Table 1. Samples of High Silicon. All readings in PPM.
It is unlikely that there will be a dust entry problem without an increase in wear rates. Normal wear patterns combined with high silicon readings suggest that a silicon-rich contaminant increase has occurred. There are two distinct possibilities: a silicone sealant, grease or silicon-rich oil additive is in use, and/or accidental contamination of the sample from or during the collection process.
Check if an additive, grease or sealant has been used recently on the engine. If not, make sure the correct sampling technique was used. If an additive, grease or sealant has been used, call the oil analysis lab to find out if the substance could cause a high silicon reading. If in doubt about what caused the high reading, take a confirmation sample.
Was the oil changed when the first sample was taken? If not, send a confirmation sample and, as a precaution, change the oil. If the oil was changed, send a confirmation sample only after the engine has run for 50 hours or 1,000 km (621 miles).
Increased top-end wear, such as iron, chromium and aluminum, is caused by airborne dust that has been drawn into the combustion chamber being forced down between the ring, piston and cylinder. This is caused by a defective air cleaner or a damaged induction system.
Inspect the air filter element thoroughly, and check its seals and support frame for damage and distortion. Check the pleats for damage. If there is any doubt about a filter element, it should be changed.

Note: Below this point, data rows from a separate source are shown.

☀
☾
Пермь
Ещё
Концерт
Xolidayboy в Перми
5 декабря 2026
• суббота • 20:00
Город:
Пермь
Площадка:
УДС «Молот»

Check the induction hosing for damage, cracks etc., and ensure that all hose clamps are secure. The breather and compressor are often connected to the induction system but are frequently overlooked. Verify that both are functioning normally and their hoses are sound and secure.

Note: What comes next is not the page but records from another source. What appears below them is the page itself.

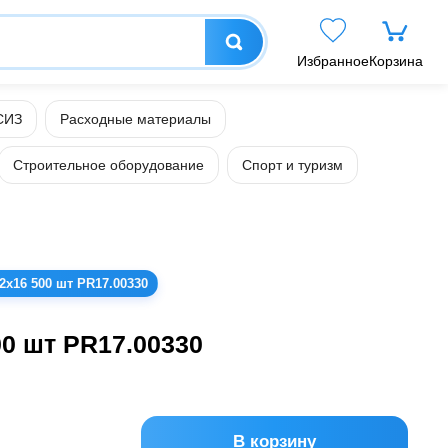
Избранное
Корзина
СИЗ
Расходные материалы
Строительное оборудование
Спорт и туризм
x16 500 шт PR17.00330
0 шт PR17.00330
В корзину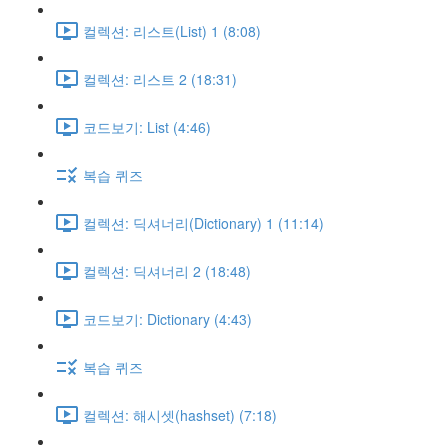
컬렉션: 리스트(List) 1 (8:08)
컬렉션: 리스트 2 (18:31)
코드보기: List (4:46)
복습 퀴즈
컬렉션: 딕셔너리(Dictionary) 1 (11:14)
컬렉션: 딕셔너리 2 (18:48)
코드보기: Dictionary (4:43)
복습 퀴즈
컬렉션: 해시셋(hashset) (7:18)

Check the inlet manifold for cracks and verify that the gaskets are sound and secure. Was a leak found? If not, run the engine at idle and block off the air intake. The engine should stall within three seconds. If the engine does not stall, listen carefully to the joint for air being sucked in. Take a confirmation sample after 50 hours or 1,000 km (621 miles).

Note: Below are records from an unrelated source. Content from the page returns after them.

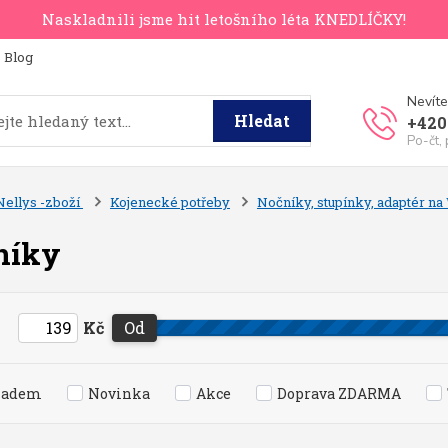
Naskladnili jsme hit letošního léta KNEDLÍČKY!
Blog
Nevíte
Hledat
+420
Po-čt,
Nellys -zboží
Kojenecké potřeby
Nočníky, stupínky, adaptér n
níky
Kč
Od
ladem
Novinka
Akce
Doprava ZDARMA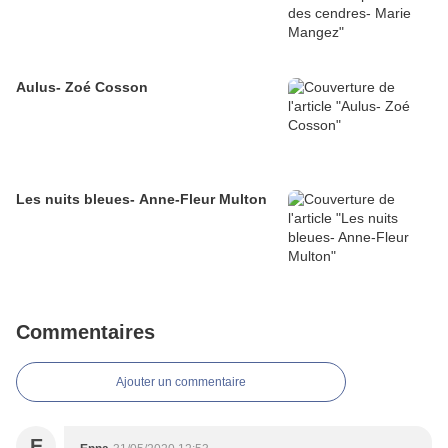
Aulus- Zoé Cosson
Les nuits bleues- Anne-Fleur Multon
Commentaires
Ajouter un commentaire
E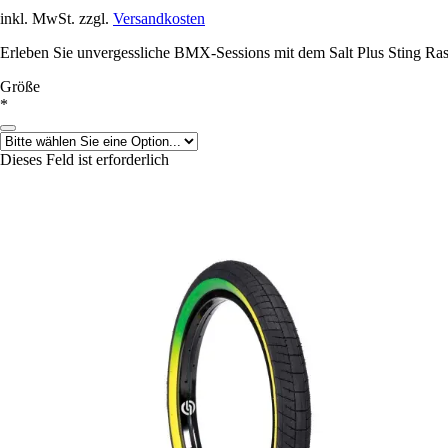
inkl. MwSt. zzgl.
Versandkosten
Erleben Sie unvergessliche BMX-Sessions mit dem Salt Plus Sting Rasta 
Größe
*
Dieses Feld ist erforderlich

If a leak is found, determine the condition of the engine, check compression and blowby and repair the leak. If all of these parameters are found to be normal, monitor the oil consumption of the engine as a safeguard. If any of these parameters are abnormal, schedule to have the piston rings replaced and the piston and liners examined.
Wear on substances such as iron, lead, tin, copper and aluminum indicates that dirt is entering the lube oil directly and not getting past the pistons and rings. The likely sources are leaking seals, a defective breather, damaged seal on oil filler cap or dipstick, or dirty storage containers and/or top-up containers, or dirty lubricant provided by the supplier.
Action to be taken: Any dust that is in the oil will be pumped through the oil filter before entering the bearings. Therefore, the first step is to examine the oil filter for dust contamination and bearing material. If excessive dust is found, check all seals and breathers, etc. Inspect the oil storage containers and top-up containers for the source of contamination.
If excessive dust is not found, check the sampling technique and examine the oil filter at the next service. If bearing material was found, drop the sump and inspect all bearings. Replace as necessary. If bearing material was not found, monitor the oil pressure and inspect the oil filter at the next service.
This is the worst case. Carry out all checks for top and bottom wear. Several other checks must also be performed:
Was any repair work done on the engine? It is possible that the increased wear rates are due to a “seating” process and silicon comes from contamination while the engine was open for repairs.
Piston torching is a rare occurrence. If a piston is torched by a misdirected or badly timed spray from an injector nozzle, the piston releases silicon, and all the wear rates will increase (silicon is alloyed to aluminum to reduce its rate of expansion).